To fix this, make it so that way your model is always well defined. Use min(x,1) where it's an issue. That won't effect the integration where x<1, and then if you have the callback searching for x>=1, it'll stop the integration when x=1 so the extra part won't actually effect the solution.

daviehh commented 5 years ago

@ChrisRackauckas Thanks for the suggestions! Do you think it's better to add a guard to all function calls made to the problem function, e.g.

not_in_tspan(t,tspan) = (t<tspan[1] || t>tspan[2])
if not_in_tspan(t,tspan) || any(isnan,u)
 [terminate_solver_routine]
end

or

if not_in_tspan(t,tspan) || any(isnan,vcat(u,du))
 [terminate_solver_routine]
end

for the in-place variant? Two points to consider:

using DifferentialEquations

g(t) = t>=0.0 ? -3 : nothing

function f(du,u,p,t)
    if t<0
        println("prob not defined at $t")
    end
    du[1] = -1*u[1]+g(t)
    du[2] = -2*u[2]
end

u0 = [1.2; 0.3]
tspan = (0.0,30.0)

prob = ODEProblem(f,u0,tspan)
alg = Rodas5(autodiff=false)

sol = solve(prob,alg)

println(sol.retcode)

Note adding a callback to deal with t<0 does not work since not all function calls to the problem function uses the callback, e.g.
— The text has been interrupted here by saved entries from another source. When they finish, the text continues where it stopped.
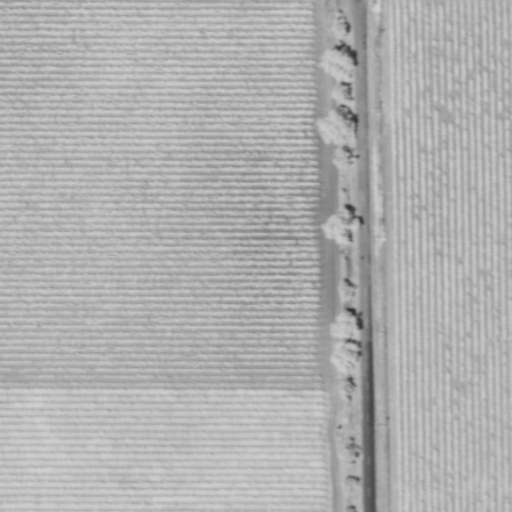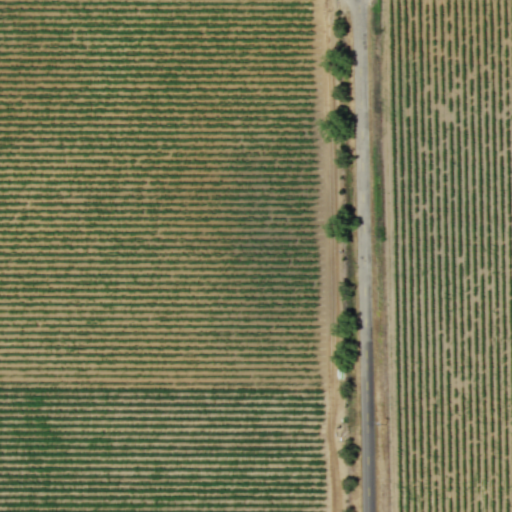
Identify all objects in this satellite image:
crop: (256, 256)
road: (364, 256)
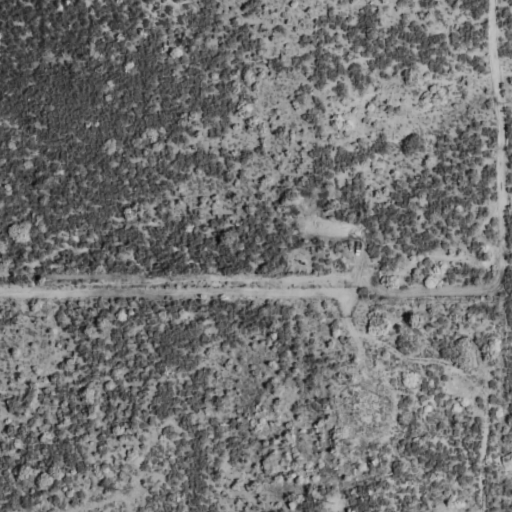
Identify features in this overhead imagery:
road: (174, 283)
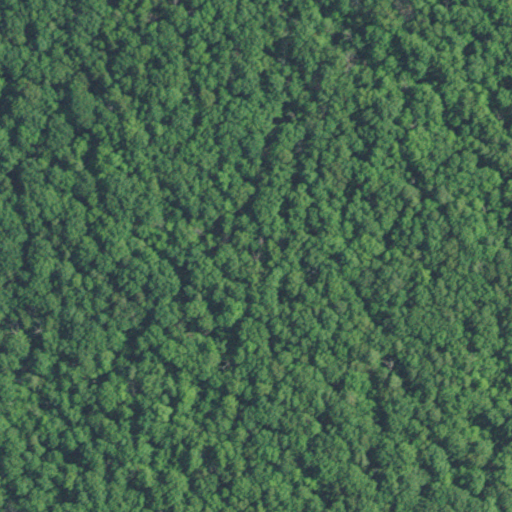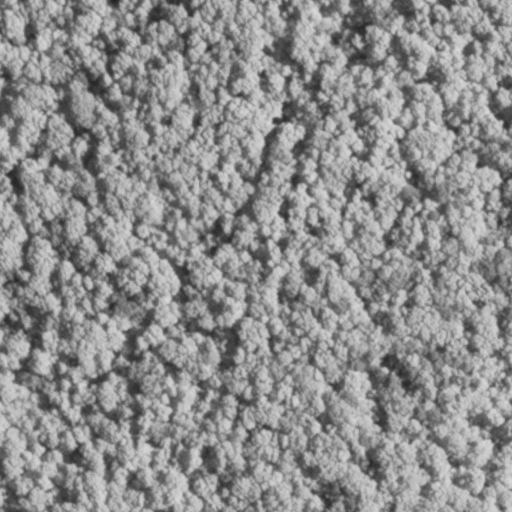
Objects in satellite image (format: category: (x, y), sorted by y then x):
road: (370, 251)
function cbf(u,t,integrator)
    if t<0
        println("t-")
        terminate!(integrator)
    end
end
cb = FunctionCallingCallback(cbf)
sol = solve(prob,alg,callback=cb)

This is relevant since the problem function may involve e.g. some interpolation function gi(t) inside, and gi() is not defined outside tspan, which causes an error not handled by the solver but reported by julia.

Dual{ForwardDiff.Tag{DiffEqDiffTools.TimeGradientWrapper{ODEFunction{true,typeof(my_function),...... }},Array{Int64,2},Int64,Int64,Float64,Float64}}},Float64}}(0.000e+00,1.000e+00)

ERROR: LoadError: MethodError: no method matching Float64(::ForwardDiff.Dual{ForwardDiff.Tag{DiffEqDiffTools.UJacobianWrapper{ODEFunction{true,typeof(my_function),UniformScaling{Bool},Nothing,Nothing,Nothing,Nothing,Nothing,Nothing,Nothing,Nothing},Float64,...}},Array{Int64,2},Int64,Int64,Float64,Float64}}},Float64},Float64,11})

Any pointer about what may cause that? Solver used is alg = Rosenbrock23()

ChrisRackauckas commented 5 years ago

oooooooooooooooooooooooooooooooooooooooooooooh. I was wondering how it would end outside of your time interval. Now it all makes sense. When it does numerical differences with respect to t in order to get the t gradient, then yes it goes slightly forward and slightly behind in time. It sounds like your model cannot handle that, so you'd not want to do autodiff=false.

For autodiff to work, you'd need to make sure that your cache arrays are defined in such a way that they can handle Dual numbers. See this discussion: http://docs.juliadiffeq.org/latest/basics/faq.html#I-get-Dual-number-errors-when-I-solve-my-ODE-with-Rosenbrock-or-SDIRK-methods...?-1

Now the easiest fix would be to just use a method for stiff equations which doesn't require computing a time-wise gradient. Any non-Rosenbrock method would have that property, for example, KenCarp4 may be worth a try. Or even CVODE_BDF should work here.